Among these stylistically innovative works, we wished to insert an almost contemporary English composition (1603) that is closer to the style of Agricola than to the nascent Baroque: John Baldwine’s 4 Vocum (22). Written five beats to a bar, entirely syncopated and rhythmically complex, it seems to come into the category of intellectual speculation of a somewhat mathematical kind, medieval in inspiration, but in our view the result is nevertheless very expressive, which perhaps reflects the fact that there is no real opposition in the classic dispute between reason and sentiment. After Castello’s hot-tempered sonata, Vincenzo Ruffo’s dreamlike Dormendo un giorno (20) brings us back to a metaphysical and abstract atmosphere. It comes from his collection of Capricci, one of the first works to use this musical term, and is built on the bass part of Philippe Verdelot’s madrigal of the same name. The capriccio was a loosely defined form in which the composer followed his own whim without generally observing strict rules.

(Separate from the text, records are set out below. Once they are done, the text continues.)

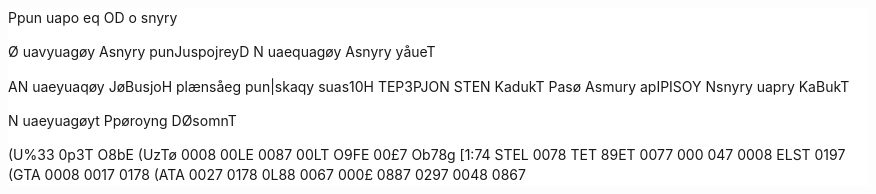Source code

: Ppun uapo eq OD
o snyry

Ø uavyuagøy
Asnyry
punJuspojreyD
N uaequagøy
Asnyry
yåueT

AN uaeyuaqøy
JøBusjoH
plænsåeg
pun|skaqy
suas10H
TEP3PJON
STEN
KadukT
Pasø
Asmury
apIPISOY
Nsnyry
uapry
KaBukT

N uaeyuagøyt
Ppøroyng
DØsomnT

(U%33
0p3T
O8bE
(UzTø
0008
00LE
0087
00LT
O9FE
00£7
Ob78g
[1:74
STEL
0078
TET
89ET
0077
000
047
0008
ELST
0197
(GTA
0008
0017
0178
(ATA
0027
0178
0L88
0067
000£
0887
0297
0048
0867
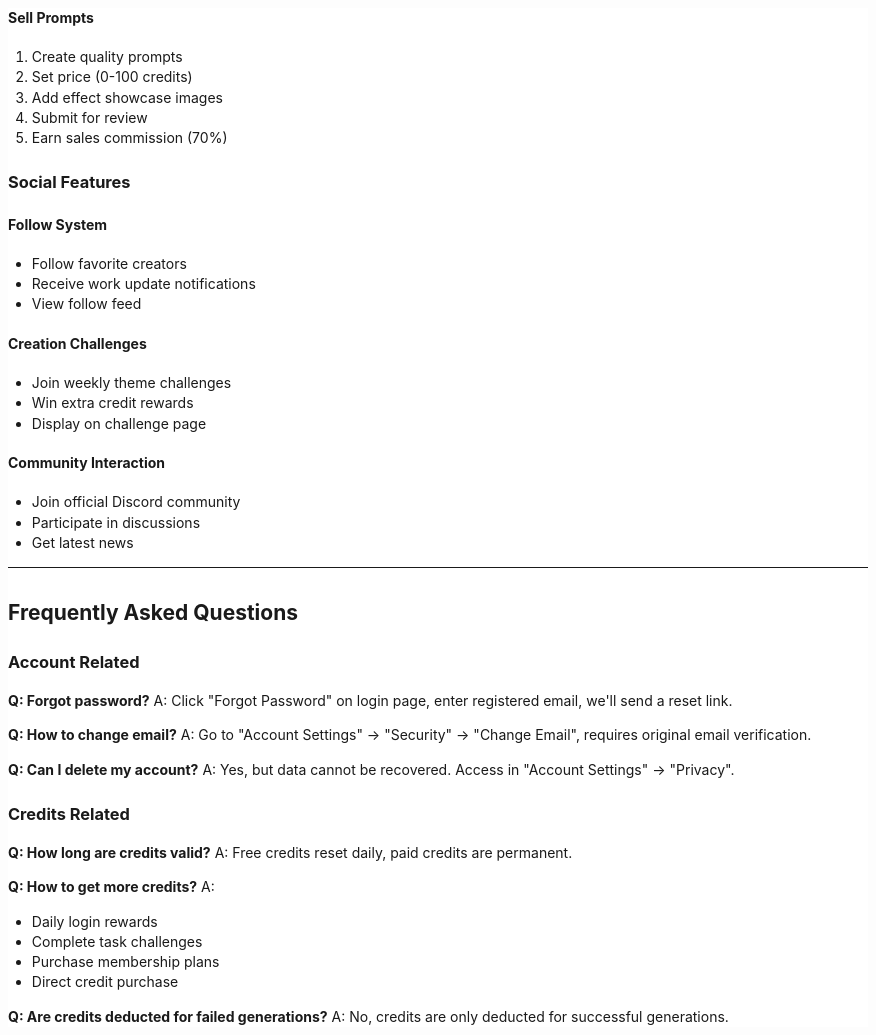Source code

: #### Sell Prompts
1. Create quality prompts
2. Set price (0-100 credits)
3. Add effect showcase images
4. Submit for review
5. Earn sales commission (70%)

### Social Features

#### Follow System
- Follow favorite creators
- Receive work update notifications
- View follow feed

#### Creation Challenges
- Join weekly theme challenges
- Win extra credit rewards
- Display on challenge page

#### Community Interaction
- Join official Discord community
- Participate in discussions
- Get latest news

---

## Frequently Asked Questions

### Account Related

**Q: Forgot password?**
A: Click "Forgot Password" on login page, enter registered email, we'll send a reset link.

**Q: How to change email?**
A: Go to "Account Settings" → "Security" → "Change Email", requires original email verification.

**Q: Can I delete my account?**
A: Yes, but data cannot be recovered. Access in "Account Settings" → "Privacy".

### Credits Related

**Q: How long are credits valid?**
A: Free credits reset daily, paid credits are permanent.

**Q: How to get more credits?**
A: 
- Daily login rewards
- Complete task challenges
- Purchase membership plans
- Direct credit purchase

**Q: Are credits deducted for failed generations?**
A: No, credits are only deducted for successful generations.
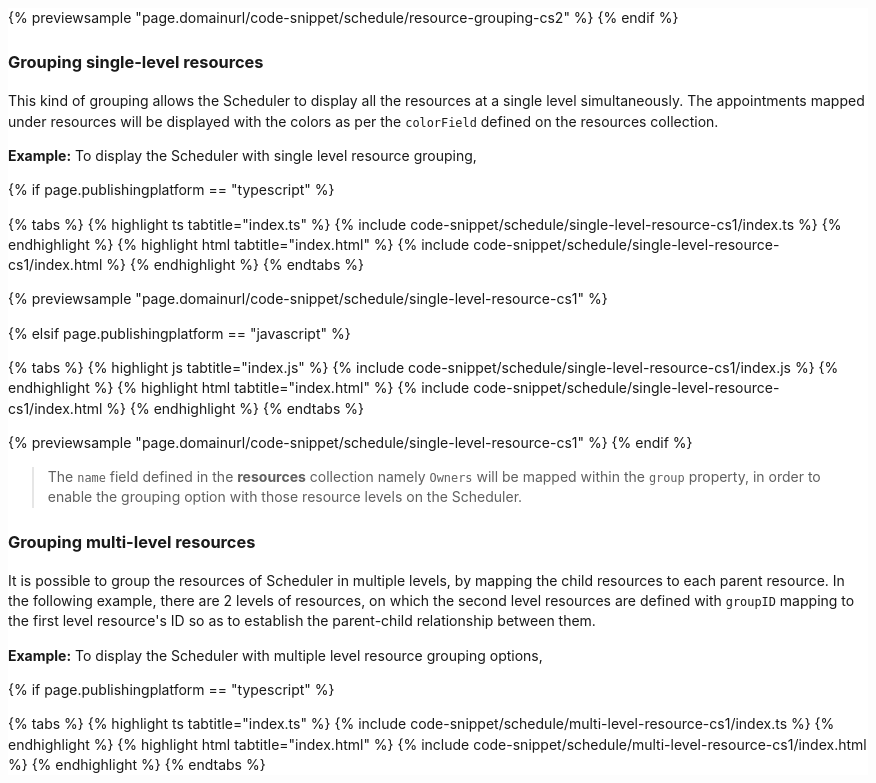 {% previewsample "page.domainurl/code-snippet/schedule/resource-grouping-cs2" %}
{% endif %}

### Grouping single-level resources

This kind of grouping allows the Scheduler to display all the resources at a single level simultaneously. The appointments mapped under resources will be displayed with the colors as per the `colorField` defined on the resources collection.

**Example:** To display the Scheduler with single level resource grouping,

{% if page.publishingplatform == "typescript" %}

 {% tabs %}
{% highlight ts tabtitle="index.ts" %}
{% include code-snippet/schedule/single-level-resource-cs1/index.ts %}
{% endhighlight %}
{% highlight html tabtitle="index.html" %}
{% include code-snippet/schedule/single-level-resource-cs1/index.html %}
{% endhighlight %}
{% endtabs %}
        
{% previewsample "page.domainurl/code-snippet/schedule/single-level-resource-cs1" %}

{% elsif page.publishingplatform == "javascript" %}

{% tabs %}
{% highlight js tabtitle="index.js" %}
{% include code-snippet/schedule/single-level-resource-cs1/index.js %}
{% endhighlight %}
{% highlight html tabtitle="index.html" %}
{% include code-snippet/schedule/single-level-resource-cs1/index.html %}
{% endhighlight %}
{% endtabs %}

{% previewsample "page.domainurl/code-snippet/schedule/single-level-resource-cs1" %}
{% endif %}

> The `name` field defined in the **resources** collection namely `Owners` will be mapped within the `group` property, in order to enable the grouping option with those resource levels on the Scheduler.

### Grouping multi-level resources

It is possible to group the resources of Scheduler in multiple levels, by mapping the child resources to each parent resource. In the following example, there are 2 levels of resources, on which the second level resources are defined with `groupID` mapping to the first level resource's ID so as to establish the parent-child relationship between them.

**Example:** To display the Scheduler with multiple level resource grouping options,

{% if page.publishingplatform == "typescript" %}

 {% tabs %}
{% highlight ts tabtitle="index.ts" %}
{% include code-snippet/schedule/multi-level-resource-cs1/index.ts %}
{% endhighlight %}
{% highlight html tabtitle="index.html" %}
{% include code-snippet/schedule/multi-level-resource-cs1/index.html %}
{% endhighlight %}
{% endtabs %}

The Tarantella of Cristofaro Caresana (24) presents another aspect of Neapolitan art music, its reference to popular forms which, as we have seen with Mainerio’s Schiarazula Marazula, have very ancient origins, perhaps dating back to the Bacchic rites of Antiquity. The Fantasia & Echo (26) of Jacob van Eyck, the Dutch composer and virtuoso recorder player, represents a kind of monologue, a typical moment in the theatrical dramas whose forms were another source of inspiration for the conception of our programme.
The senses reign, and reason is dead.